La façon dont vous êtes assis lors d'une visioconférence pourrait permettre à un pirate informatique un peu malin de deviner vos mots de passe - et bien plus encore.

Selon une récente étude menée par les universités américaines du Texas et de l’Oklahoma, la façon dont vous remuer les épaules, lorsque vous saisissez votre teste sur l’application Zoom, certains hackers seraient capables de relier chaque mouvement à une touche précise du clavier. De telle manière qu’ils pourraient identifier précisément des expressions régulièrement tapées, comme vos mots de passe.

Les chercheurs impliqués ont analysé des séquences entières de mouvements du haut du bras, à partir desquelles ils ont pu reconstituer des mots ou suite de mots saisies sur Zoom, avec près de 93% de précision. Skype et Google Hangouts (maintenant Google Chat) sont également concernés par ce hack gestuel.

Se couvrir les épaules comme unique solution ?

« Nous avons commencé à analyser ce type de vulnérabilités bien avant l’apparition du Covid-19. Aujourd’hui, avec l’essor des outils de chat vidéo provoqué par la pandémie mondiale, c’est une préoccupation majeure », a déclaré l'un des auteurs du rapport, Murtuza Jadliwala. Ce dernier a expliqué au magazine Fast Company que l’amélioration fantastique de la qualité vidéo des services de visioconférence contribuait grandement à l’exploitation de cette faille.

L’équipe de M. Jadliwala a pu analyser les subtils déplacements de pixels autour des épaules d’un utilisateur cobaye et repérer leurs déplacements vers chaque point cardinal : nord, sud, est et ouest.
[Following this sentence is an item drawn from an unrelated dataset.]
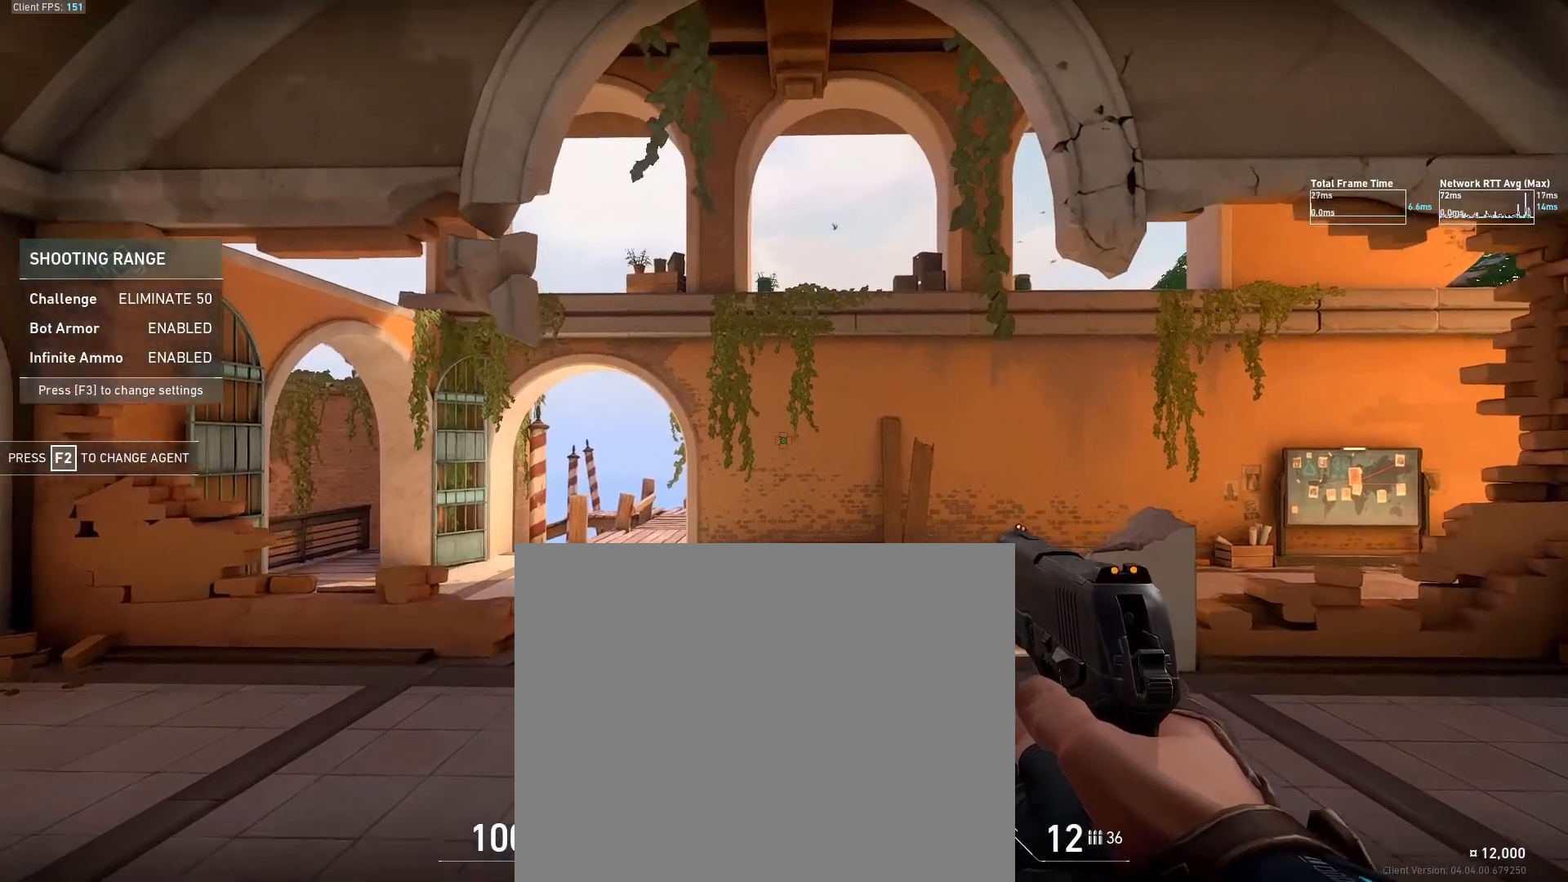
{"buttons": [], "left_stick": "center", "right_stick": "center", "events": []}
En utilisant ces informations, les chercheurs ont pu créer un logiciel capable de croiser ces mouvements avec des « profils de mots », à partir d’un dictionnaire anglais, et transformer de multiples séquences gestuelles en mots potentiels.

Fait important : ces résultats ont pu être obtenus sans avoir recours à une technologie d'apprentissage automatique ou d'IA particulièrement sophistiquée, ce qui montre à quel point il serait facile pour n’importe quel hacker de les exploiter.
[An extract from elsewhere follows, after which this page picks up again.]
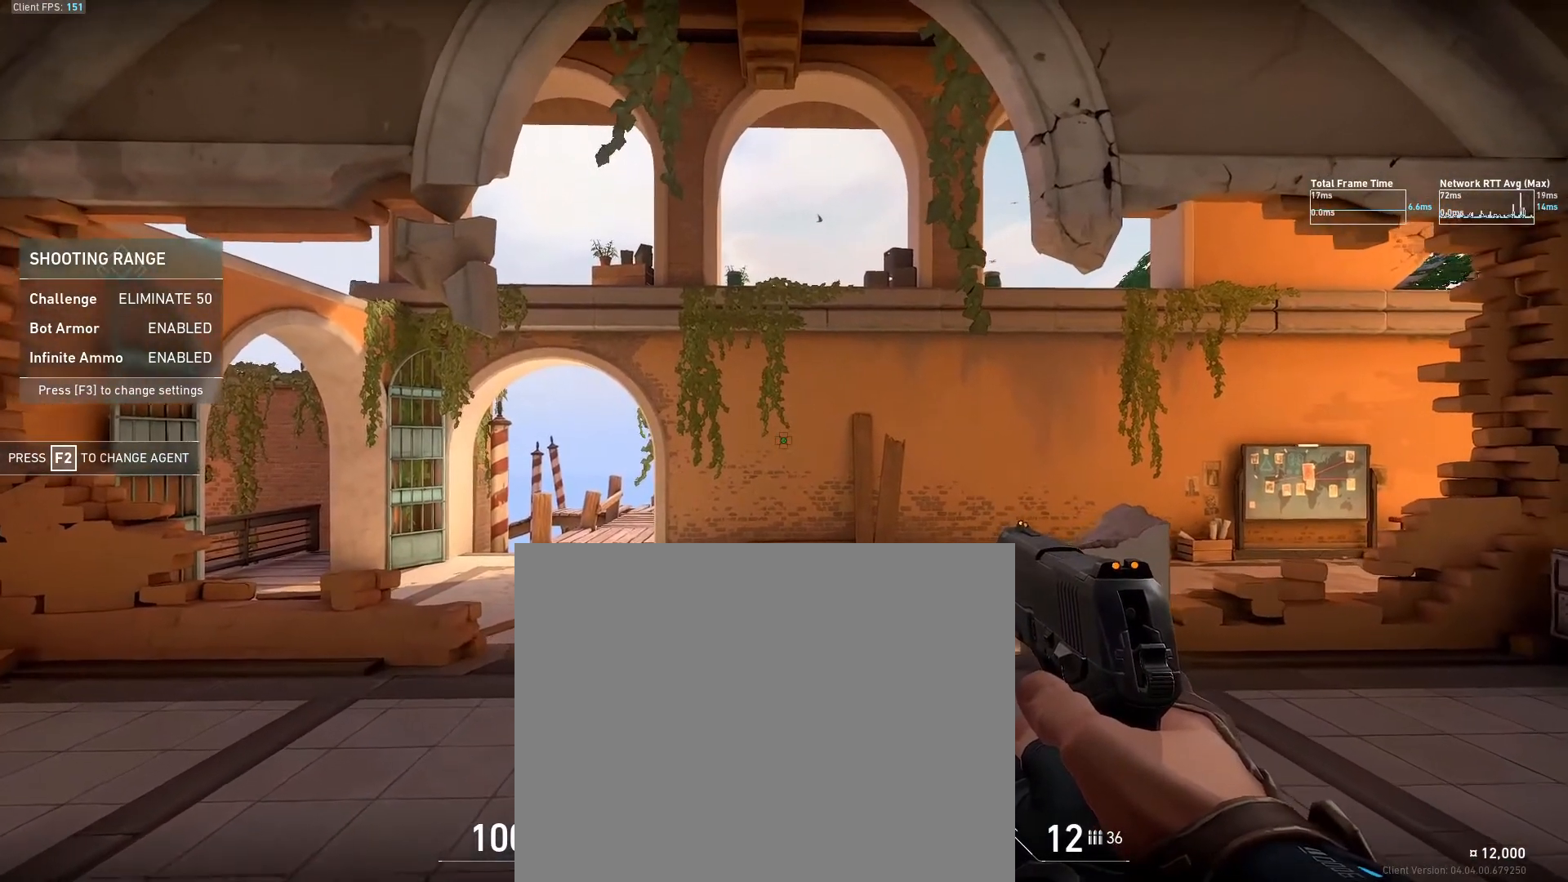
{"buttons": [], "left_stick": "up-left", "right_stick": "center", "events": [[67, "left_stick", "up"], [317, "right_stick", "right"], [400, "right_stick", "center"], [433, "left_stick", "up-left"]]}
Le système semble toutefois rencontrer des difficultés avec les manches longues, et a parfois eu du mal à décrypter la gestuelle des sujets dont les cheveux longs couvraient les épaules. La qualité de l’éclairage constitue également un frein aux interprétations possibles.

M. Jadliwala a tenu à souligner que la vulnérabilité pouvait être étendue et exploitée, et a exhorté les éditeurs tels que Zoom à s'assurer que leurs utilisateurs seraient protégés à l’avenir face à ces nouvelles brèches.